WHAT THE TASK REQUIRES: Starting with the line containing "14: (488, 97)" and going on through the line containing "35: (285, 28)", return the lines of the data below exactly, and only those.

(Stored items)
──────

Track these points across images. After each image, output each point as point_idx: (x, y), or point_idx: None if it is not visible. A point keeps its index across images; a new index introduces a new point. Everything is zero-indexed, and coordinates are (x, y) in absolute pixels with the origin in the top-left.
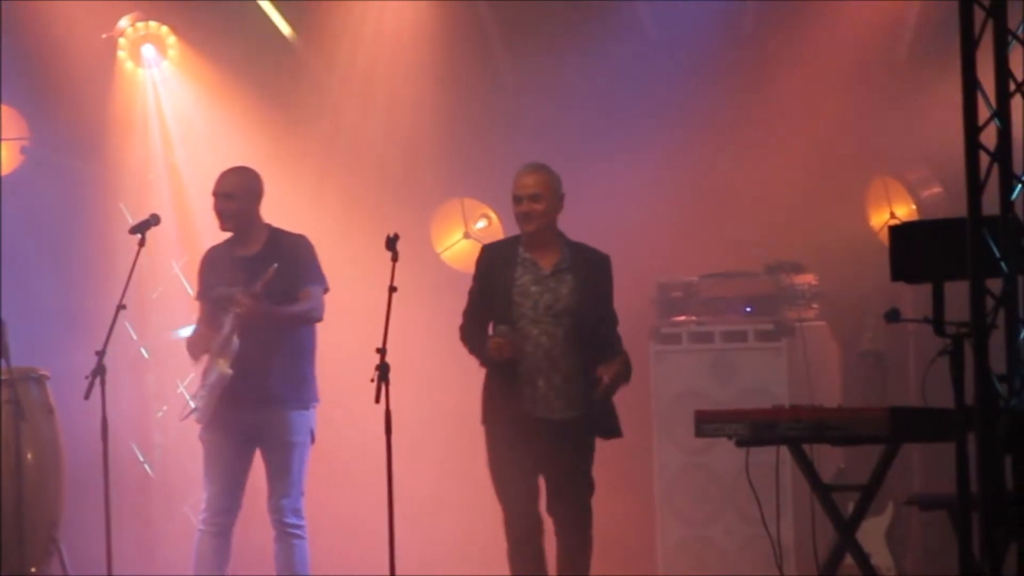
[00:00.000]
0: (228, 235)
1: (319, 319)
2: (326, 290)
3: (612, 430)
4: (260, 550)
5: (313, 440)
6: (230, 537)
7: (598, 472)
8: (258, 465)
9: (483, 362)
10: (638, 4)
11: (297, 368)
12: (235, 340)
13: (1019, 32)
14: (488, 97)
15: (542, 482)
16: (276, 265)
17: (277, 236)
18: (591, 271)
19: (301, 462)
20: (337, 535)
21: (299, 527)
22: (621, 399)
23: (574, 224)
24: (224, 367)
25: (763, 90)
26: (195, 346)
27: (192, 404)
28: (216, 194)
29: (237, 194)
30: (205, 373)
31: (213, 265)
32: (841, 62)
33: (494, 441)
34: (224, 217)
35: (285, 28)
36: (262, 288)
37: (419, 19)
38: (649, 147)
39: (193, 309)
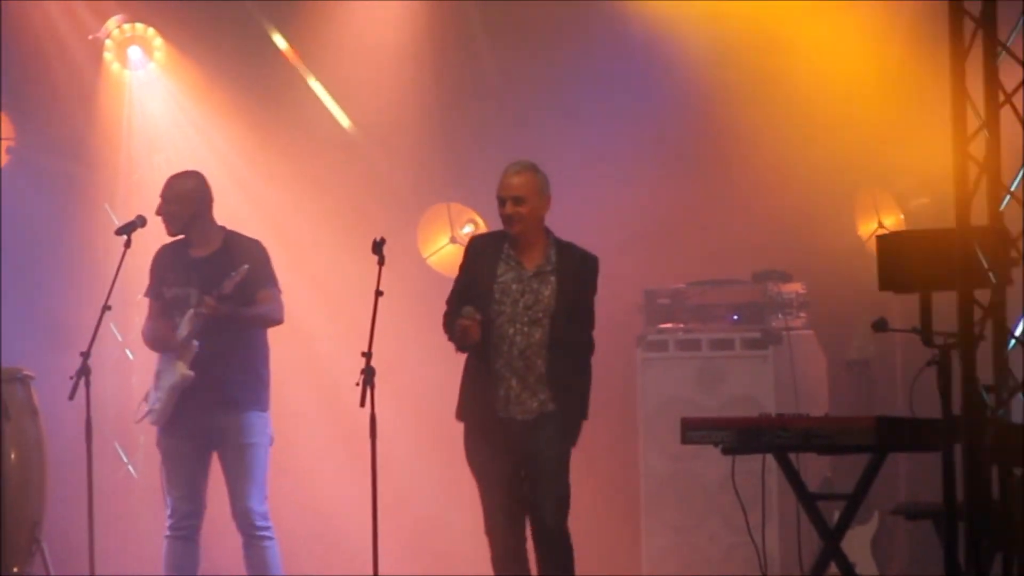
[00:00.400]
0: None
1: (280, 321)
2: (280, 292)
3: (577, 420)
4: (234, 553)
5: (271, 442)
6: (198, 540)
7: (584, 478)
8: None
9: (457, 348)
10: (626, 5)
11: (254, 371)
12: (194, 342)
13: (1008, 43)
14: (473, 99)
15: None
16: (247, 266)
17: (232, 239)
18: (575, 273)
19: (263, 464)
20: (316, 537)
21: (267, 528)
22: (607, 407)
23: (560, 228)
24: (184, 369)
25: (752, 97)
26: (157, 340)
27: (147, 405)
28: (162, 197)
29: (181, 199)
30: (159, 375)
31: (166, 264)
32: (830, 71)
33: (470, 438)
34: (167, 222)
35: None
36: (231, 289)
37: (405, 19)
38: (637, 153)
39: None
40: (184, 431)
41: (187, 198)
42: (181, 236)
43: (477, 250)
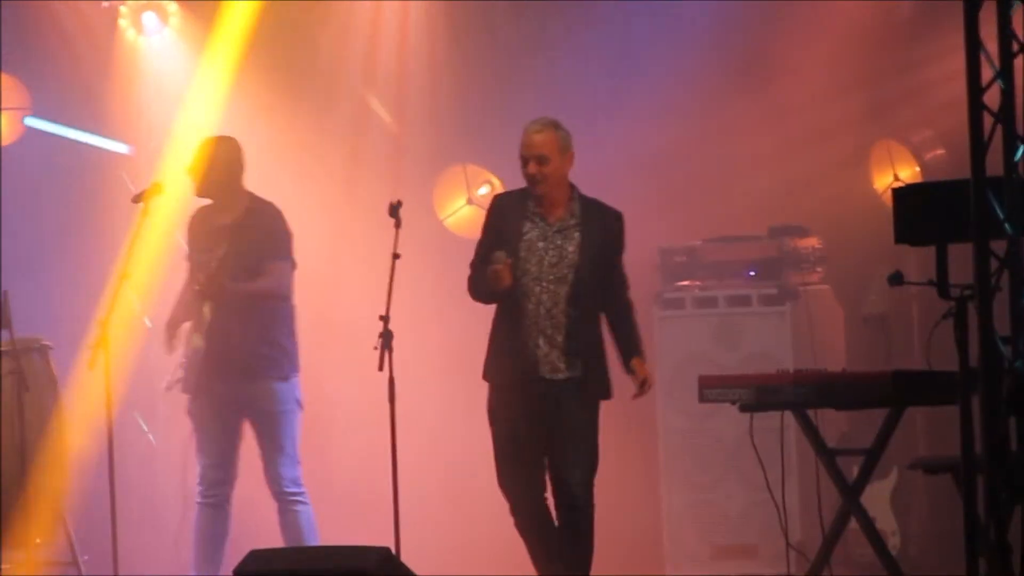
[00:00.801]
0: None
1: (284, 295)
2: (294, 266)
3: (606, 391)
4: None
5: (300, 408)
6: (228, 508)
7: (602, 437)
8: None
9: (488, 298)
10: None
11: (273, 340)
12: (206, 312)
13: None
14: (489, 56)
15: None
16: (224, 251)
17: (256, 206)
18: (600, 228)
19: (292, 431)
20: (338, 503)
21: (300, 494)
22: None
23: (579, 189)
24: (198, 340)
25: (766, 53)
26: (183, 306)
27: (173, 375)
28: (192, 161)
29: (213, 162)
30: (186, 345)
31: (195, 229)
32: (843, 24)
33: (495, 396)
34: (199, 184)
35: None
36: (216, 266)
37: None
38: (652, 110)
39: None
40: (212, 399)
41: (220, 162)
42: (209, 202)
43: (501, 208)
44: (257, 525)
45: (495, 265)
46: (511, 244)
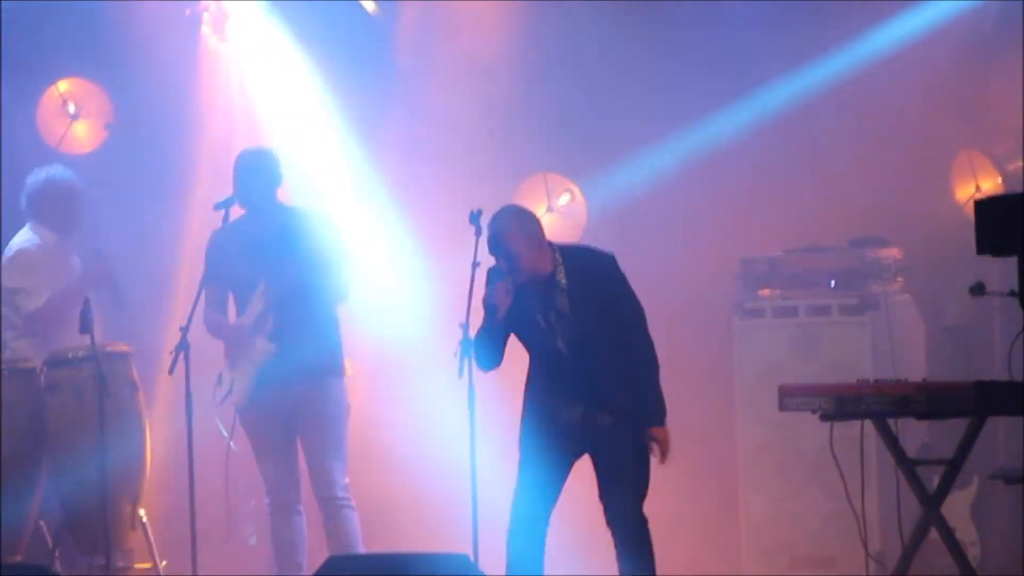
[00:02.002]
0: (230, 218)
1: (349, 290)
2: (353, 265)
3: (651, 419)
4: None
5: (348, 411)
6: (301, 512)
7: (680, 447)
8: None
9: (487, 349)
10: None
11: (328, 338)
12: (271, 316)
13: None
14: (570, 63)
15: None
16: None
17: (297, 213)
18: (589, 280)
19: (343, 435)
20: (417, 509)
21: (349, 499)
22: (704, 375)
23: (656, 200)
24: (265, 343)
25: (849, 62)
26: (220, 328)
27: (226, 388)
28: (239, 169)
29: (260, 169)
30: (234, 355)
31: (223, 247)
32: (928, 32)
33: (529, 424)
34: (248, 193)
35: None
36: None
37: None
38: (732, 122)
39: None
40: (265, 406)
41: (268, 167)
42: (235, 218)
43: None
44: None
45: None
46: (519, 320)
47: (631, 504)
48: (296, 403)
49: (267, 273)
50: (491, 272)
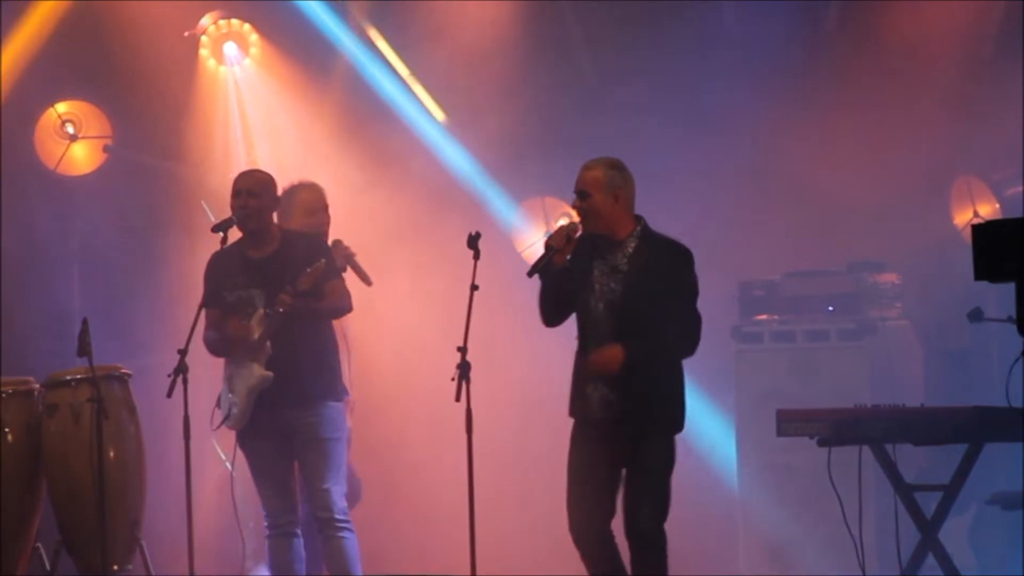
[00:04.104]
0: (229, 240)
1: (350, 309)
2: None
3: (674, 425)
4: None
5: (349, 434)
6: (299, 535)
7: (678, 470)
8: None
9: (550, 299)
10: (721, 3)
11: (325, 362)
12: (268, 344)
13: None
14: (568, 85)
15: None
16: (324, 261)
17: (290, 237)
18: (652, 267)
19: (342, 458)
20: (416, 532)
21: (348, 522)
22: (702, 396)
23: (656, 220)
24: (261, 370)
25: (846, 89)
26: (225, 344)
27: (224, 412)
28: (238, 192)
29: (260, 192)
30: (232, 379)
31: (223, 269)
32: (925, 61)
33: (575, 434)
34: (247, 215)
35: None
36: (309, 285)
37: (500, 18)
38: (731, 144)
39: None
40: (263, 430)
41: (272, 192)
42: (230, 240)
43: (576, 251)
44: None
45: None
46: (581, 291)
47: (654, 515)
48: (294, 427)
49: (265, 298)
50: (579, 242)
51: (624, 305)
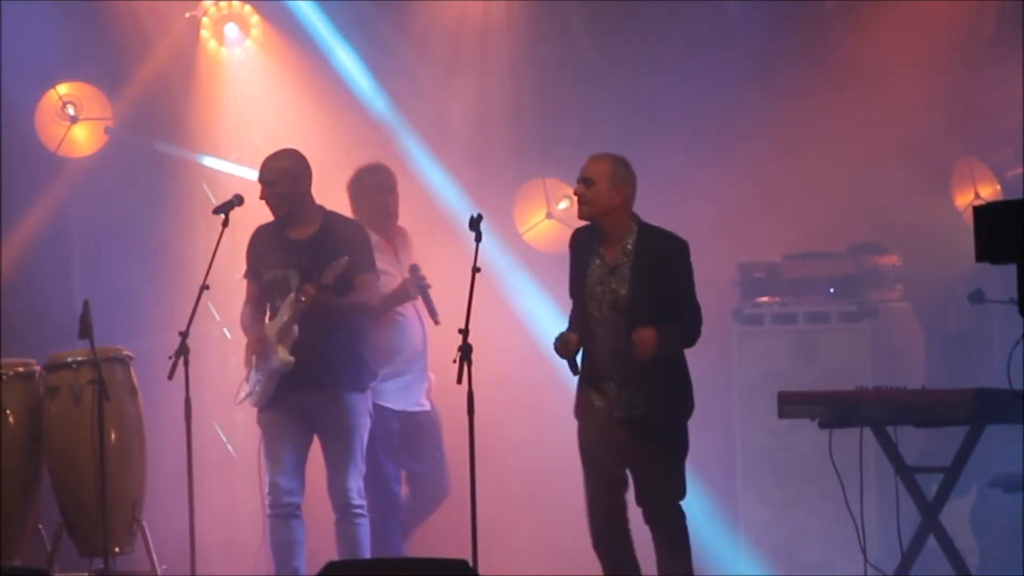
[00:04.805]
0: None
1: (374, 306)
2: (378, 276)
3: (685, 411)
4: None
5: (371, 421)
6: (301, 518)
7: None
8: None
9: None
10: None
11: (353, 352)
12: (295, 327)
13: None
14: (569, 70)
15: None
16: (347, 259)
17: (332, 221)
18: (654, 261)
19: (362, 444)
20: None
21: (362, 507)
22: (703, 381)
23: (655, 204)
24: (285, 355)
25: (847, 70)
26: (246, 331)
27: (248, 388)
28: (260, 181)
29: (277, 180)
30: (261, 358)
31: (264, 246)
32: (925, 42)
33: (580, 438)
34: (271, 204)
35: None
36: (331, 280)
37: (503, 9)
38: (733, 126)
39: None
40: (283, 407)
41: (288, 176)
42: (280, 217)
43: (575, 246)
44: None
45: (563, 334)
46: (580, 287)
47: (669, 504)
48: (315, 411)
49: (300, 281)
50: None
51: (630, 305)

──────

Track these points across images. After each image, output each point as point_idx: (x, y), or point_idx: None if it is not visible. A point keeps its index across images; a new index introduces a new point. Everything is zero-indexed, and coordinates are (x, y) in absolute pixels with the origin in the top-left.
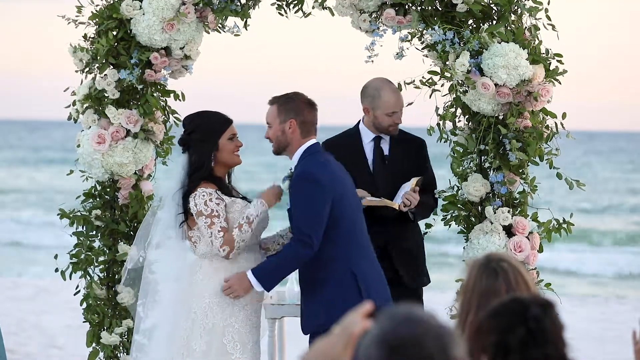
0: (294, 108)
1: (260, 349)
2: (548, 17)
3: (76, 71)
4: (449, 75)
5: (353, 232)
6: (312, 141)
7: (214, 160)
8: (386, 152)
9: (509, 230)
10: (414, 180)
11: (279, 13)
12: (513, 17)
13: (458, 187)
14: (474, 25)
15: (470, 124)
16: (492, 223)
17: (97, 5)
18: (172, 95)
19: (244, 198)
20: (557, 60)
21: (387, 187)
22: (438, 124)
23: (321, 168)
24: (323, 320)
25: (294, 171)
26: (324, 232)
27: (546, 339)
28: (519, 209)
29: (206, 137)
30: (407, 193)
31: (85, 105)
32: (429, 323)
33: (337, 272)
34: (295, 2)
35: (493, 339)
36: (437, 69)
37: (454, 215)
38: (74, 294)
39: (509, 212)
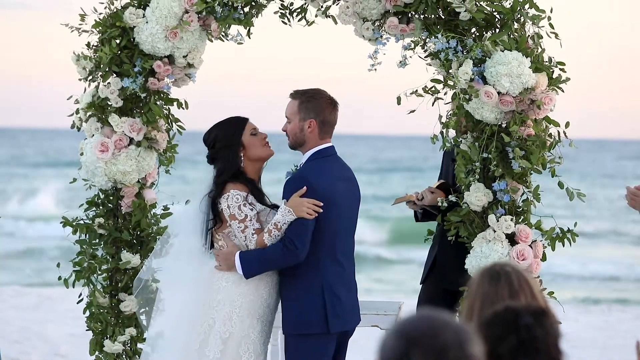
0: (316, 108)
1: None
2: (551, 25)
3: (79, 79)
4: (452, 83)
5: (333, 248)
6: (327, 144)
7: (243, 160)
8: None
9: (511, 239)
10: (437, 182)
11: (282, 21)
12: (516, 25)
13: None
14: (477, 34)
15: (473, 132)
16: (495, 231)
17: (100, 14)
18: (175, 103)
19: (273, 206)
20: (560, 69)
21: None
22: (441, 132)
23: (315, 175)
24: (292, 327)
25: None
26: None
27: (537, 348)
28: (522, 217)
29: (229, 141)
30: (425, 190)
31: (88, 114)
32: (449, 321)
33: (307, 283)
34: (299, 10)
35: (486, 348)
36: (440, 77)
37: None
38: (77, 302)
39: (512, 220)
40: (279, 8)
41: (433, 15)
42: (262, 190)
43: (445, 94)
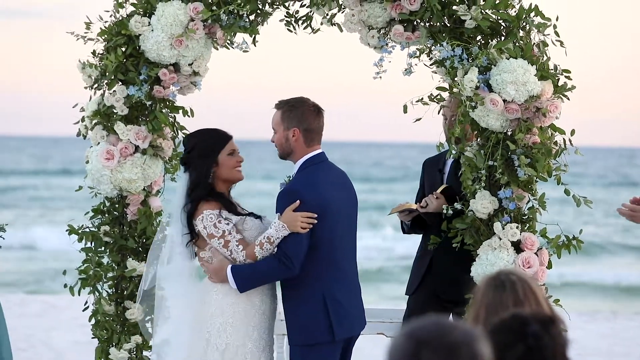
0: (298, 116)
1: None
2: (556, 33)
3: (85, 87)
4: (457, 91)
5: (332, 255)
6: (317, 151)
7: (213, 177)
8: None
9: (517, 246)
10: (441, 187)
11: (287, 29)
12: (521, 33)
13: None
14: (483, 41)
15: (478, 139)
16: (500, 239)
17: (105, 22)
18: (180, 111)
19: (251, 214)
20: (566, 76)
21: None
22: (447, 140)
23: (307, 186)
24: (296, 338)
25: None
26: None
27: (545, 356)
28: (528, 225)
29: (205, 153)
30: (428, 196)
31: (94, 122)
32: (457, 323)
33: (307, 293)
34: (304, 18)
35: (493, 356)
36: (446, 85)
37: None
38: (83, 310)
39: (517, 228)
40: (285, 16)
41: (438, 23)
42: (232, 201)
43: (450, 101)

──────

EXERCISE SOLUTION:
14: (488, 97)
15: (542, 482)
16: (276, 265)
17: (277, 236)
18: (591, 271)
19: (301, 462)
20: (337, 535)
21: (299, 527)
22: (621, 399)
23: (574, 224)
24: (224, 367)
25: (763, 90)
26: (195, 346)
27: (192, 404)
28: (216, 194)
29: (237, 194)
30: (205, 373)
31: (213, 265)
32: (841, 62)
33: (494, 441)
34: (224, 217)
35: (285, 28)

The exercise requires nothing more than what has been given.